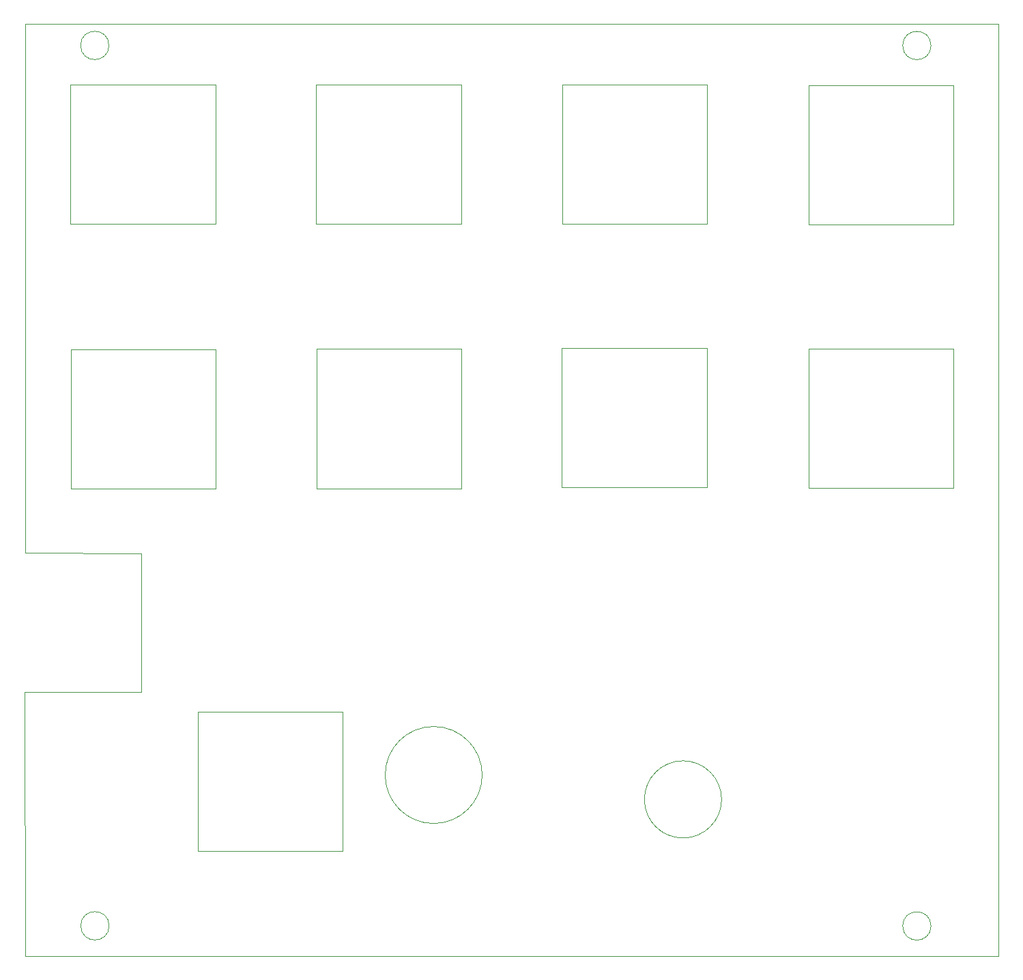
<source format=gbr>
%TF.GenerationSoftware,KiCad,Pcbnew,7.0.9*%
%TF.CreationDate,2023-11-26T15:46:12+10:00*%
%TF.ProjectId,INTERCOMM BACKLIGHT VALIDATION,494e5445-5243-44f4-9d4d-204241434b4c,rev?*%
%TF.SameCoordinates,Original*%
%TF.FileFunction,Profile,NP*%
%FSLAX46Y46*%
G04 Gerber Fmt 4.6, Leading zero omitted, Abs format (unit mm)*
G04 Created by KiCad (PCBNEW 7.0.9) date 2023-11-26 15:46:12*
%MOMM*%
%LPD*%
G01*
G04 APERTURE LIST*
%TA.AperFunction,Profile*%
%ADD10C,0.100000*%
%TD*%
G04 APERTURE END LIST*
D10*
X207530000Y-24040000D02*
X207530000Y-139740000D01*
X86780000Y-89720000D02*
X101170000Y-89730000D01*
X86770000Y-24040000D02*
X86780000Y-89720000D01*
X207530000Y-24040000D02*
X86770000Y-24040000D01*
X86770000Y-139740000D02*
X207530000Y-139740000D01*
X86740000Y-106990000D02*
X86770000Y-139740000D01*
X101170000Y-106980000D02*
X86740000Y-106990000D01*
X101170000Y-89730000D02*
X101170000Y-106980000D01*
X143486519Y-117250000D02*
G75*
G03*
X143486519Y-117250000I-6016519J0D01*
G01*
X92400000Y-31600000D02*
X110390000Y-31600000D01*
X110390000Y-48880000D01*
X92400000Y-48880000D01*
X92400000Y-31600000D01*
X122910000Y-31620000D02*
X140900000Y-31620000D01*
X140900000Y-48900000D01*
X122910000Y-48900000D01*
X122910000Y-31620000D01*
X153420000Y-31610000D02*
X171410000Y-31610000D01*
X171410000Y-48890000D01*
X153420000Y-48890000D01*
X153420000Y-31610000D01*
X183960000Y-31670000D02*
X201950000Y-31670000D01*
X201950000Y-48950000D01*
X183960000Y-48950000D01*
X183960000Y-31670000D01*
X183960000Y-64370000D02*
X201950000Y-64370000D01*
X201950000Y-81650000D01*
X183960000Y-81650000D01*
X183960000Y-64370000D01*
X153360000Y-64310000D02*
X171350000Y-64310000D01*
X171350000Y-81590000D01*
X153360000Y-81590000D01*
X153360000Y-64310000D01*
X122930000Y-64410000D02*
X140920000Y-64410000D01*
X140920000Y-81690000D01*
X122930000Y-81690000D01*
X122930000Y-64410000D01*
X92460000Y-64430000D02*
X110450000Y-64430000D01*
X110450000Y-81710000D01*
X92460000Y-81710000D01*
X92460000Y-64430000D01*
X108180000Y-109370000D02*
X126170000Y-109370000D01*
X126170000Y-126650000D01*
X108180000Y-126650000D01*
X108180000Y-109370000D01*
X173188403Y-120280000D02*
G75*
G03*
X173188403Y-120280000I-4788403J0D01*
G01*
X97200000Y-135960000D02*
G75*
G03*
X97200000Y-135960000I-1755733J0D01*
G01*
X199170000Y-135980000D02*
G75*
G03*
X199170000Y-135980000I-1755733J0D01*
G01*
X199170000Y-26750000D02*
G75*
G03*
X199170000Y-26750000I-1755733J0D01*
G01*
X97180000Y-26740000D02*
G75*
G03*
X97180000Y-26740000I-1755733J0D01*
G01*
M02*

</source>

WHAT YOU WILL DO:
The entries above hold the needed span. Transcribe exactly the lines from the one with "X86770000Y-24040000D02*" to the one with "X110390000Y-31600000D01*", both included.

SOLVED PROBLEM:
X86770000Y-24040000D02*
X86780000Y-89720000D01*
X207530000Y-24040000D02*
X86770000Y-24040000D01*
X86770000Y-139740000D02*
X207530000Y-139740000D01*
X86740000Y-106990000D02*
X86770000Y-139740000D01*
X101170000Y-106980000D02*
X86740000Y-106990000D01*
X101170000Y-89730000D02*
X101170000Y-106980000D01*
X143486519Y-117250000D02*
G75*
G03*
X143486519Y-117250000I-6016519J0D01*
G01*
X92400000Y-31600000D02*
X110390000Y-31600000D01*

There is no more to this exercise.